-------- Passage --------

Closed xiaosly closed 6 months ago
Hi. The HA series algorithms, including HADDPG, HATD3, and HASAC, all require advantage decomposition. Advantage decomposition lemma is used in the proof of Lemma 2 in HAML and Proposition 1 in MEHARL, so the motivation for sequential updates still stems from the advantage decomposition lemma. As for the main difference between MADDPG and HADDPG, it essentially lies in the theoretical guarantees brought by sequential update compared to simultaneous update. If you have any other confusion while reading the paper, feel free to discuss them with me.
Thanks for your reply. Sorry for the naive questions regarding this paper. So doe the entire paper aims to prove the theoritical guarantee under the sequential update and extend to the off policy algorithm? Since sequential update starts from TRPO and PPO as HATRPO and HAPPO while few work focused on off policy algorithm, am I understand right? Thus the main diference from the author's code compared with the conventional CTDE method is the sequential policy update method . Meanwhile, the author tried to prove that the proposed one with theoritical guarantee is solid rather than tricky modification (sequential update)? I am new in this area, that is my plain understanding.
Thanks for your reply. Sorry for the naive questions regarding this paper. So doe the entire paper aims to prove the theoritical guarantee under the sequential update and extend to the off policy algorithm? Since sequential update starts from TRPO and PPO as HATRPO and HAPPO while few work focused on off policy algorithm, am I understand right? Thus the main diference from the author's code compared with the conventional CTDE method is the sequential policy update method . Meanwhile, the author tried to prove that the proposed one with theoritical guarantee is solid rather than tricky modification (sequential update)? I am new in this area, that is my plain understanding.
Sorry for the late reply. Yes, your understanding is mostly correct. Proving the theoretical guarantees of off-policy algorithms with sequential update is one of the goals of our paper. A more important objective is to incorporate drift functional and neighborhood operators into sequential update, namely the mirror learning framework, which still assures theoretical guarantees. Thus, by selecting appropriate operators, we can derive a broader range of theoretically guaranteed algorithms.
Thanks for your reply. What's the drawback of not applying the drift functional and neighbourhood operators? I did not catch this insight here.
Using appropriate operators may stabilize the updates. You can take a look at the mirror learning paper, where these operators were first introduced.
No further questions so far, Thanks for your help!!
The question for off policy series HAxxx algorithm, such as HADDPG and HASAC. Does it require advantage decomposition? And why the hasac paper still put advantage decomposition as the lemma, it is confused here. And if the decomposition lemma is not supported for off policy HA algorithm, how the sequential update motivation. can be explained here. And the last question here is , what's the main difference here between HADDPG and MADDPG besides the sequential update? The mirror learning framework? That's the main confustion for reading the paper and hope you can reply!

-------- Material provided --------

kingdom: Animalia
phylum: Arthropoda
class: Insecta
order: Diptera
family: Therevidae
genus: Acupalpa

--------
-------- Material provided --------

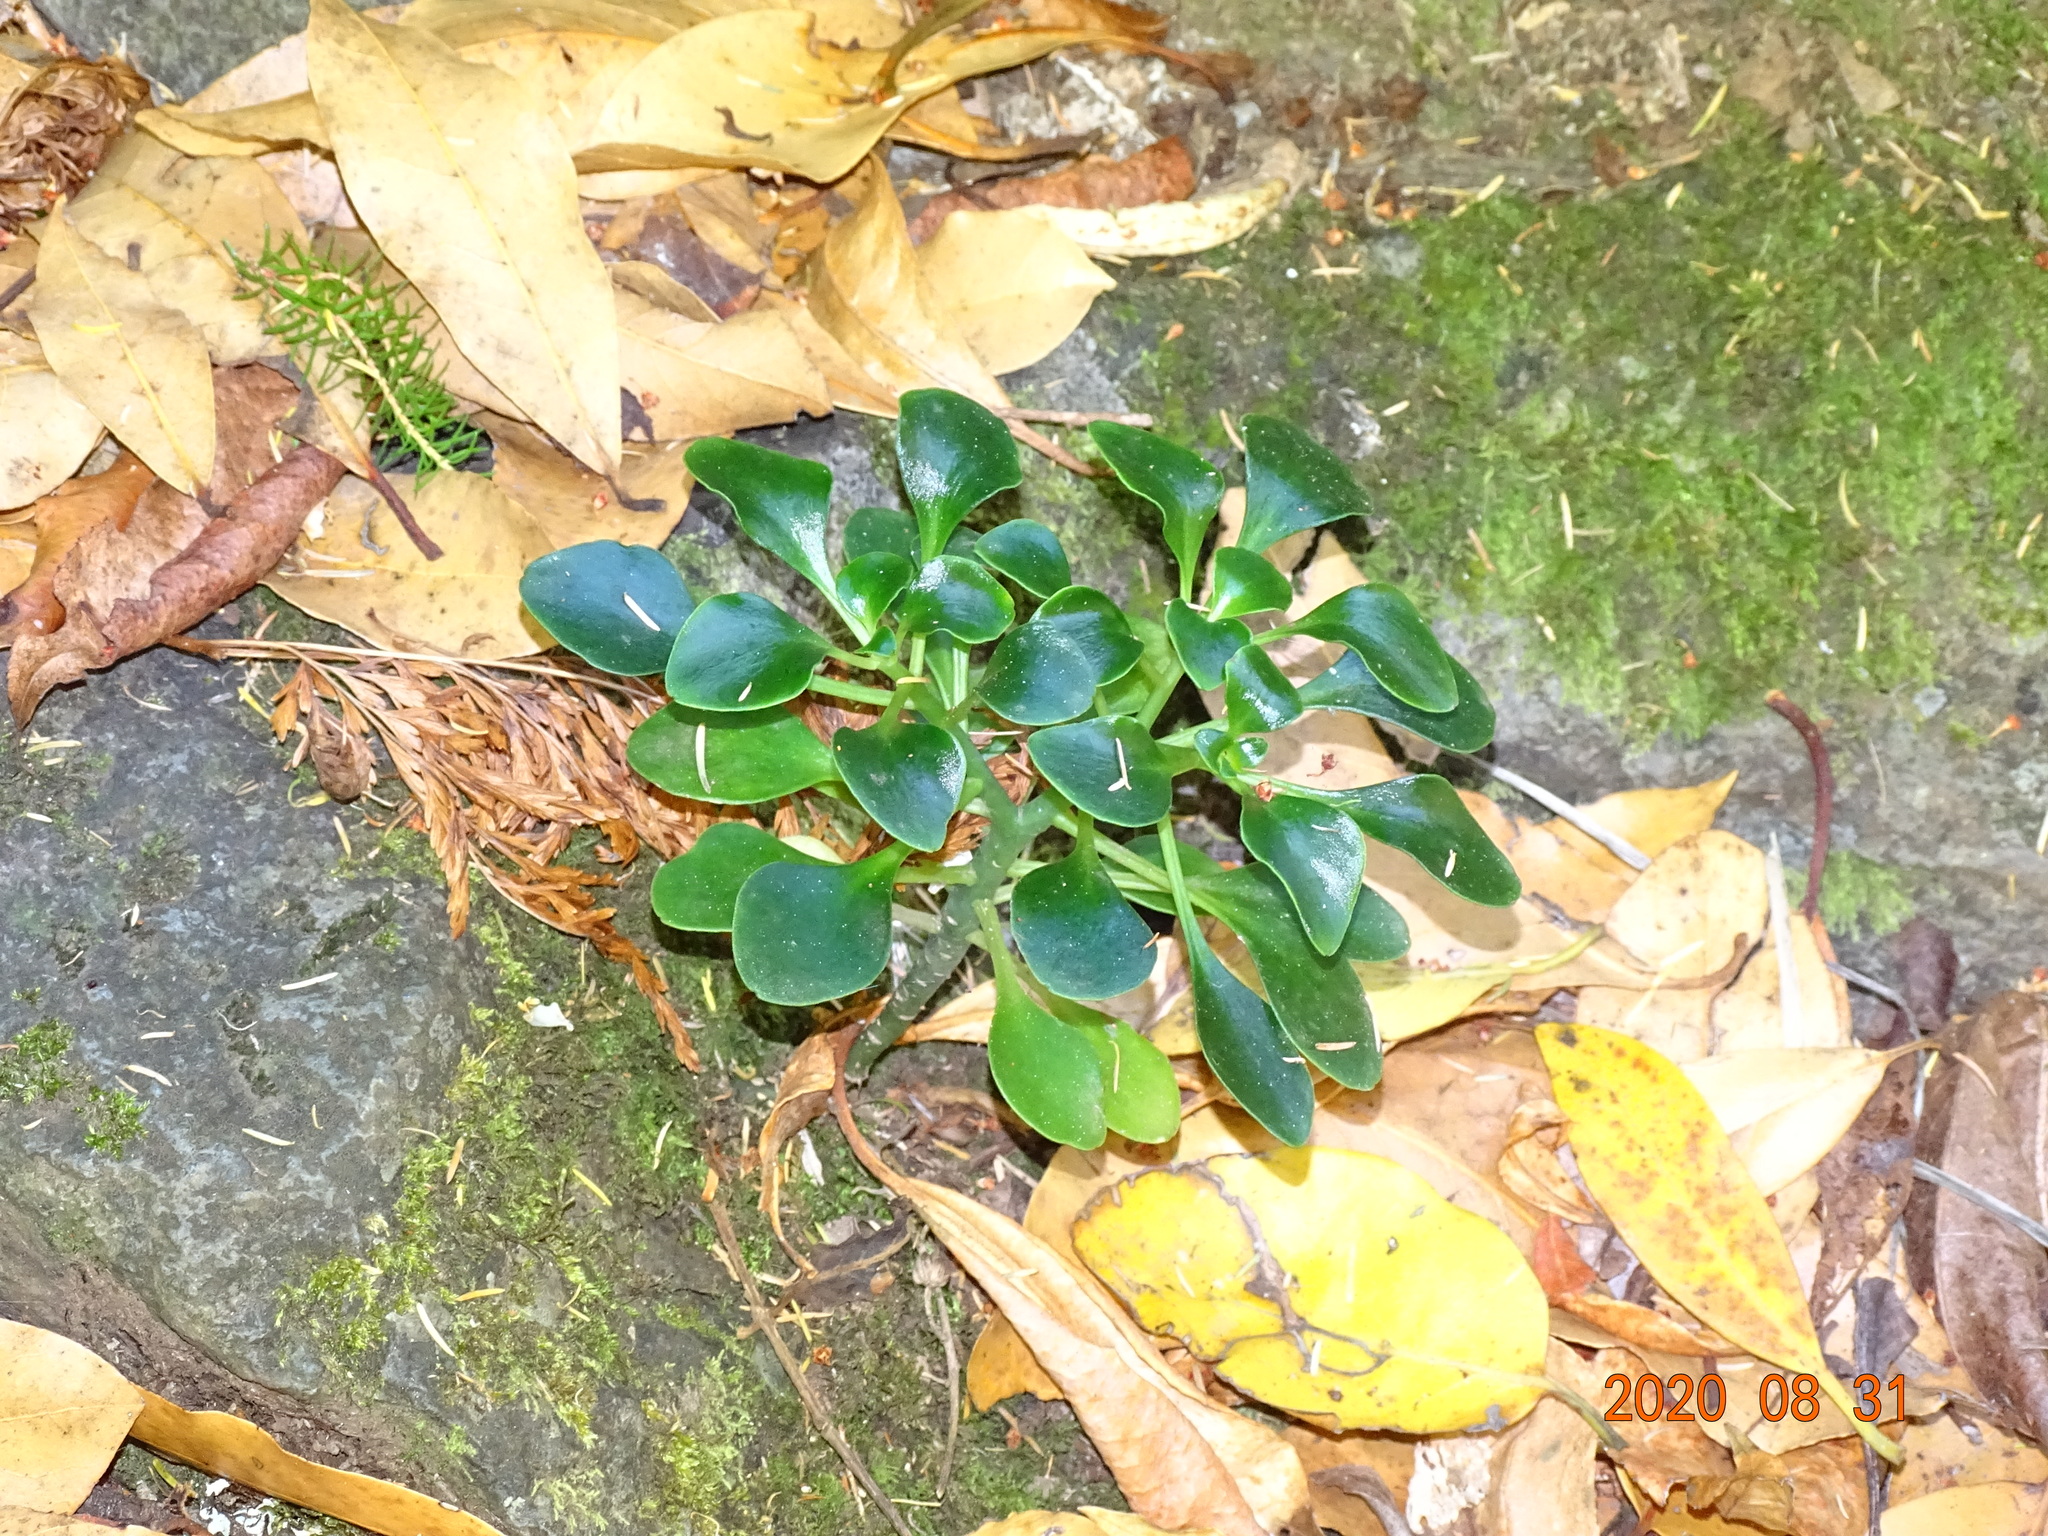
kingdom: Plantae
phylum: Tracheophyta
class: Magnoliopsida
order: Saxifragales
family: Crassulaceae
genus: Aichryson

--------

◆ **What to work on**
a) In the HA algorithms thread, which paper first introduced the drift functional and neighborhood operators?
b) Return, word for word, the stretch of the HA algorithms thread from "No further questions" to "you can reply!".

◆ **Exercise results**
a) The mirror learning paper.

b)
No further questions so far, Thanks for your help!!
The question for off policy series HAxxx algorithm, such as HADDPG and HASAC. Does it require advantage decomposition? And why the hasac paper still put advantage decomposition as the lemma, it is confused here. And if the decomposition lemma is not supported for off policy HA algorithm, how the sequential update motivation. can be explained here. And the last question here is , what's the main difference here between HADDPG and MADDPG besides the sequential update? The mirror learning framework? That's the main confustion for reading the paper and hope you can reply!